There are several options to configure the env vars for an application.
Place the env files on S3 and on boot in the user data/launch config for that environments auto scaling pull down the config file for that env. Also to lock it down in the role for an environment only allow access to that bucket.
Store the env vars in Dynamodb for the env, and on boot look those up in user data and set at env vars. (unless the contain secrets/connection strings, et al., no way to store encrypted secrets in DDB. )
Use Consul https://www.consul.io/
KV Store: Applications can make use of Consul's hierarchical key/value store for any number of purposes, including dynamic configuration, feature flagging, coordination, leader election, and more. The simple HTTP API makes it easy to use.

Protecting APIs keys on Git-hosted Ruby project

I'm not really sure where to start with this. I'm making a Ruby project that interfaces with a dictionary API, and uses an API key. I don't want anybody and his uncle to be able to see this key, but the project will have to be hosted on GitHub.

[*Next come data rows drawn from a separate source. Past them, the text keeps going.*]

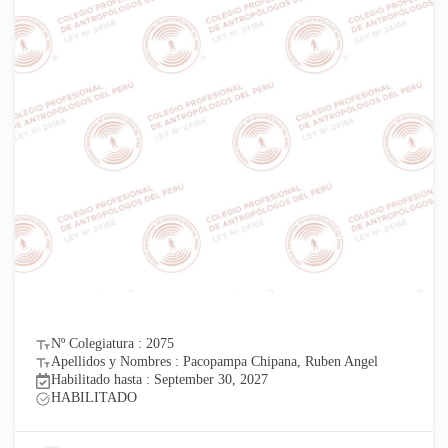
Nº Colegiatura : 2075
Apellidos y Nombres : Pacopampa Chipana, Ruben Angel
Habilitado hasta : September 30, 2027
HABILITADO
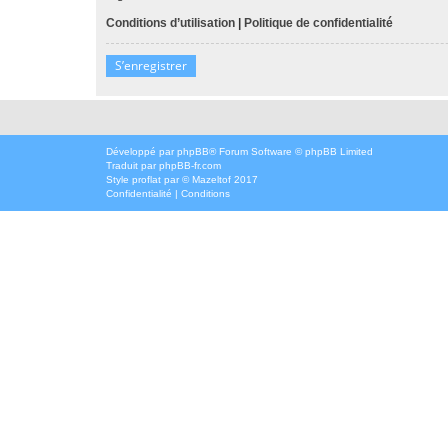
Conditions d’utilisation
|
Politique de confidentialité
S’enregistrer
Développé par
phpBB
® Forum Software © phpBB Limited
Traduit par
phpBB-fr.com
Style
proflat
par ©
Mazeltof
2017
Confidentialité
|
Conditions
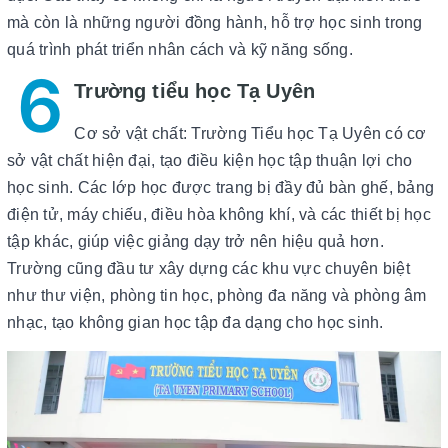
mà còn là những người đồng hành, hỗ trợ học sinh trong
quá trình phát triển nhân cách và kỹ năng sống.
6
Trường tiểu học Tạ Uyên
Cơ sở vật chất: Trường Tiểu học Tạ Uyên có cơ
sở vật chất hiện đại, tạo điều kiện học tập thuận lợi cho
học sinh. Các lớp học được trang bị đầy đủ bàn ghế, bảng
điện tử, máy chiếu, điều hòa không khí, và các thiết bị học
tập khác, giúp việc giảng dạy trở nên hiệu quả hơn.
Trường cũng đầu tư xây dựng các khu vực chuyên biệt
như thư viện, phòng tin học, phòng đa năng và phòng âm
nhạc, tạo không gian học tập đa dạng cho học sinh.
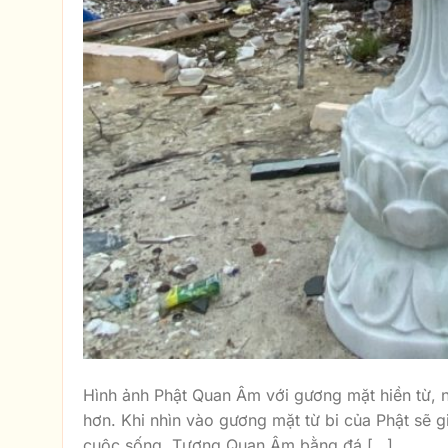
Hình ảnh Phật Quan Âm với gương mặt hiền từ, n
hơn. Khi nhìn vào gương mặt từ bi của Phật sẽ g
cuộc sống. Tượng Quan Âm bằng đá […]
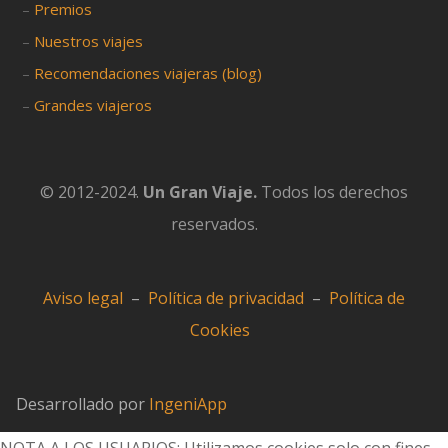
–
Premios
–
Nuestros viajes
–
Recomendaciones viajeras (blog)
–
Grandes viajeros
© 2012-2024.
Un Gran Viaje.
Todos los derechos
reservados.
Aviso legal
–
Política de privacidad
–
Política de
Cookies
Desarrollado por
IngeniApp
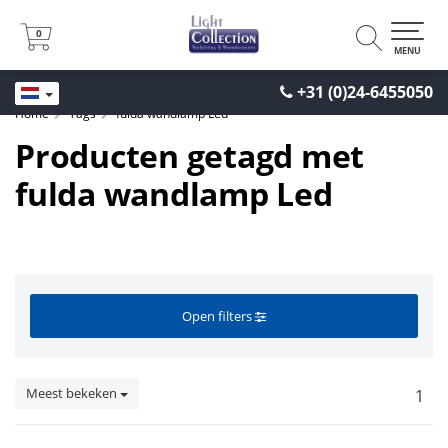
0
0
MENU
+31 (0)24-6455050
Home
Tags
fulda wandlamp Led
Producten getagd met
fulda wandlamp Led
Open filters
Meest bekeken
1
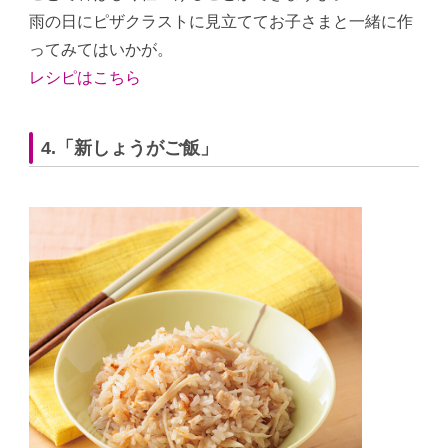
雨の日にピザクラストに見立ててお子さまと一緒に作
ってみてはいかが。
レシピはこちら
4.「新しょうがご飯」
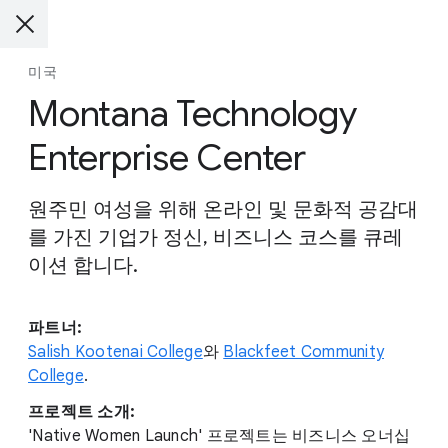
미국
Montana Technology
Enterprise Center
원주민 여성을 위해 온라인 및 문화적 공감대
를 가진 기업가 정신, 비즈니스 코스를 큐레
이션 합니다.
파트너:
Salish Kootenai College
와
Blackfeet Community
College
.
프로젝트 소개:
'Native Women Launch' 프로젝트는 비즈니스 오너십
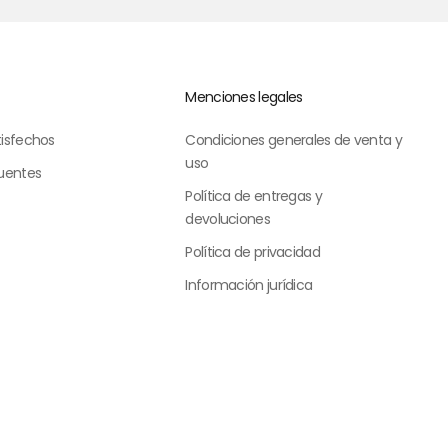
Menciones legales
tisfechos
Condiciones generales de venta y
uso
uentes
Política de entregas y
devoluciones
Política de privacidad
Información jurídica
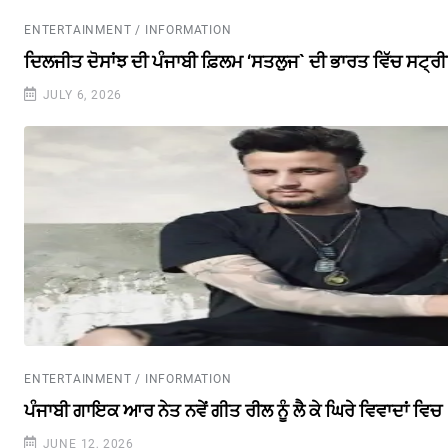
ENTERTAINMENT / INFORMATION
ਦਿਲਜੀਤ ਦੋਸਾਂਝ ਦੀ ਪੰਜਾਬੀ ਫ਼ਿਲਮ ‘ਸਤਲੁਜ` ਦੀ ਭਾਰਤ ਵਿੱਚ ਸਟ੍ਰ
JULY 6, 2026
ENTERTAINMENT / INFORMATION
ਪੰਜਾਬੀ ਗਾਇਕ ਆਰ ਨੇਤ ਨਵੇਂ ਗੀਤ ਰੀਲ ਨੂੰ ਲੈ ਕੇ ਘਿਰੇ ਵਿਵਾਦਾਂ ਵਿਚ
JUNE 12, 2026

How can I go about doing this, and accessing the key from the Ruby program?
Clarification: this is for a class, and we have to use GitHub
Normally, you'd put such things in a file like this:
DICTIONARY_API=key_goes_here
and check in a version of the file (named .example or .sample or something) which just contains blanks:
DICTIONARY_API=
Or you could read the key from the environment, using ENV. If you host on Heroku, this is recommended. See also the Dotenv gem and the ENVied gem.
I've seen both methods combined (especially when using Dotenv) by making a .env file for local/non-heroku usage, and using Heroku's config settings on Heroku.
Use the Figaro gem. Documentation
Basically you will use a file called application.yml and store environmental variables. Double check that application.yml is listed in your .gitignore file so nobody can view it on github.
You could set:
# application.yml
API_KEY: my_api_key_here
And then you could set it to another variable in your app with:
# anywhere in your app
api_key = ENV['API_KEY']
For production, you can use Figaro's commands to sync your env variables with Heroku.

Pushing .gitignore files to specific remote

I made a Sinatra app, that will be hosted on Heroku, and the source will be up on GitHub. The problem is that i have a file with API keys, that is currently in .gitignore. Is there a way, that I can push my repo to heroku with the key file and exclude the file when pushing to GitHub?
Thanks in advance!
It is possible to maintain a separate branch just for deployment, but it takes much discipline to maintain it properly:
Add a commit to a production branch that adds the config file (git add -f to bybass your excludes).
To update your production branch, merge other branches (e.g. master) into it.
However, you must then never merge your production branch into anything else, or start branches based on any “production commit” (one whose ancestry includes your “add the keys” commit).
An easier path is to adopt Heroku’s custom of using environment variables to communicate your secret values to your instances. See the docs on Configuration and Config Vars:
heroku config:add KEY1=foobar KEY2=frobozz
Then access the values via ENV['KEY1'] and ENV['KEY2'] in your initialization code or wherever you need them. To support your non-Heroku deployments, you could either define the same environment variables or fall back to reading your existing config files if the environment variables do not exist.
The Figaro gem provides a good way to manage this issue. It basically simulates Heroku's environment variable approach locally, and makes it easy to keep your keys in sync between your development environment and Heroku.